Provided data ▸

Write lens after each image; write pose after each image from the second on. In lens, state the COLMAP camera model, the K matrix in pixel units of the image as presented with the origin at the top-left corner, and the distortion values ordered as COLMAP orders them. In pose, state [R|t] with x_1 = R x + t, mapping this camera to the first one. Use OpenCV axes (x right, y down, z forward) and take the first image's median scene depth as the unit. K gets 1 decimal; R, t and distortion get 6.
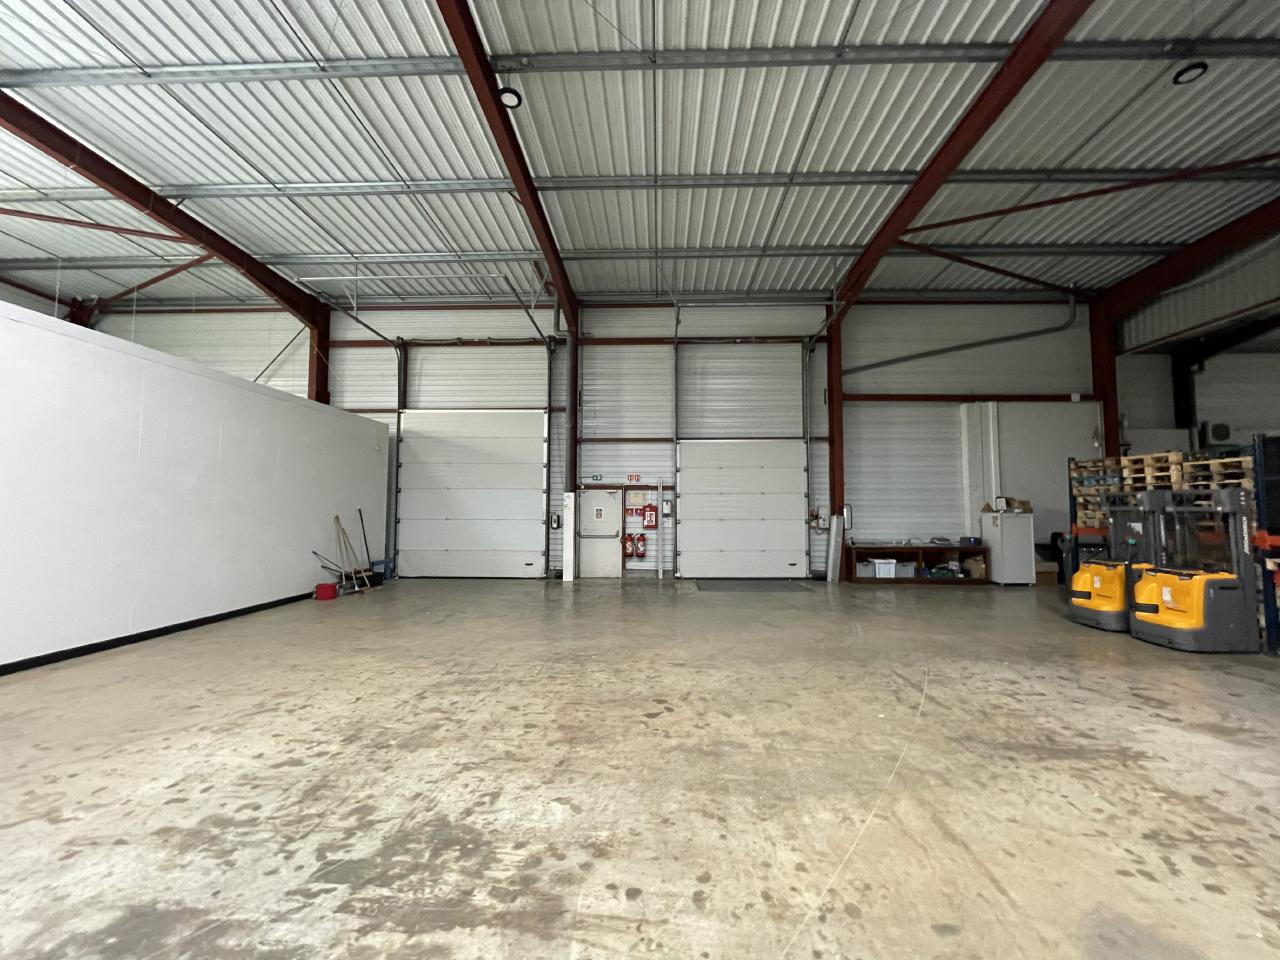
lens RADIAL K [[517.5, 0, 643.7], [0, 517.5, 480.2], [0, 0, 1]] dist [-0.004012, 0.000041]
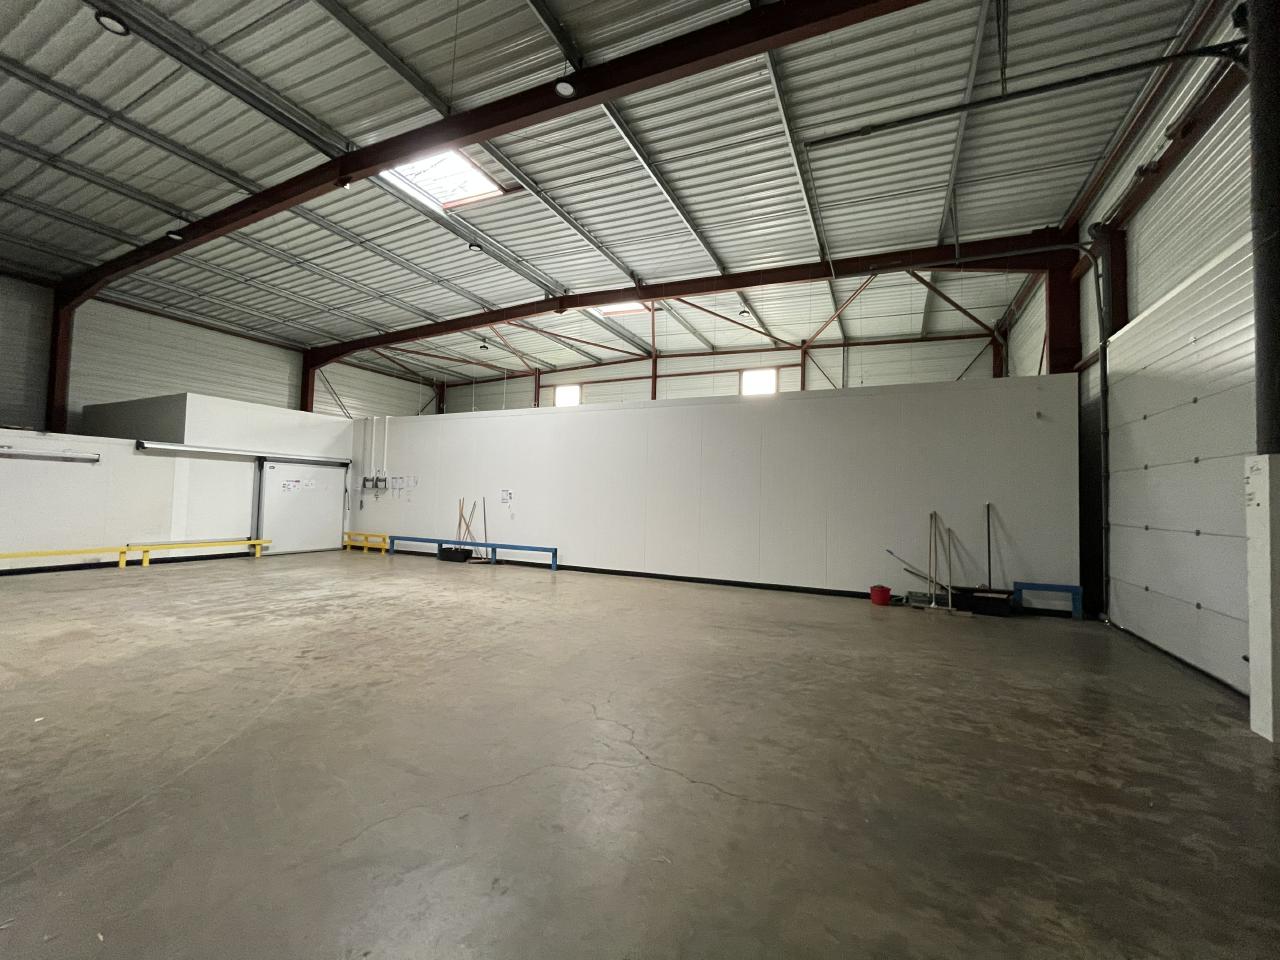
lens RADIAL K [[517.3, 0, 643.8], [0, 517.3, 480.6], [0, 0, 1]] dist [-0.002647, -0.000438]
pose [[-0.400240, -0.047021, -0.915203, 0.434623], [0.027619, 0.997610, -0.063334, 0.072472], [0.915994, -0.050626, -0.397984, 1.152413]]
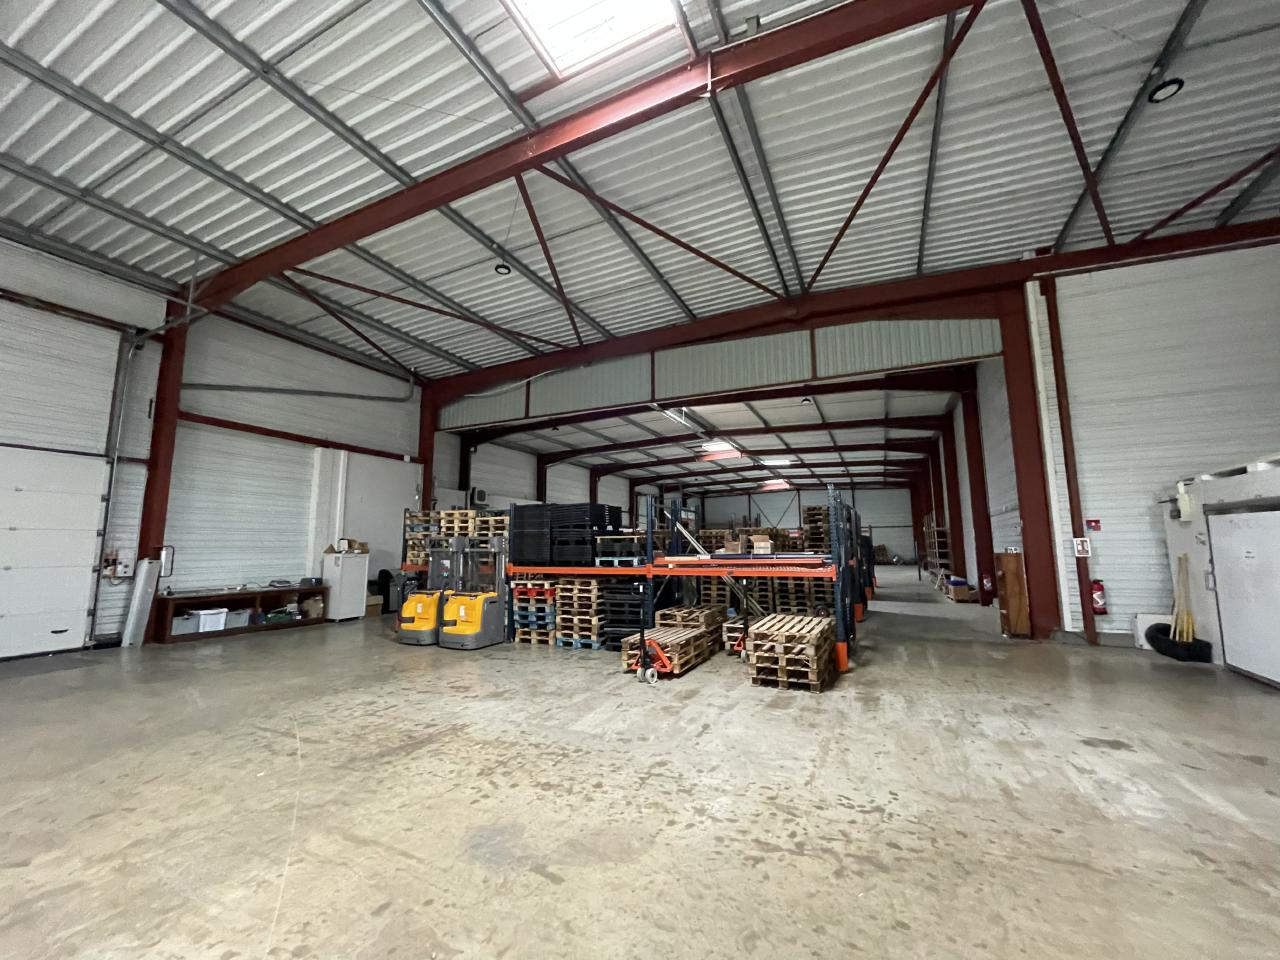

Instructions to follow ▸ Swap "image" for "photo" throughout the data above and write out all of its lines again with nothing else changed. Leave the pictures out.

Response area ▸
Write lens after each photo; write pose after each photo from the second on. In lens, state the COLMAP camera model, the K matrix in pixel units of the photo as presented with the origin at the top-left corner, and the distortion values ordered as COLMAP orders them. In pose, state [R|t] with x_1 = R x + t, mapping this camera to the first one. Use OpenCV axes (x right, y down, z forward) and take the first photo's median scene depth as the unit. K gets 1 decimal; R, t and distortion get 6.
lens RADIAL K [[517.5, 0, 643.7], [0, 517.5, 480.2], [0, 0, 1]] dist [-0.004012, 0.000041]
lens RADIAL K [[517.3, 0, 643.8], [0, 517.3, 480.6], [0, 0, 1]] dist [-0.002647, -0.000438]
pose [[-0.400240, -0.047021, -0.915203, 0.434623], [0.027619, 0.997610, -0.063334, 0.072472], [0.915994, -0.050626, -0.397984, 1.152413]]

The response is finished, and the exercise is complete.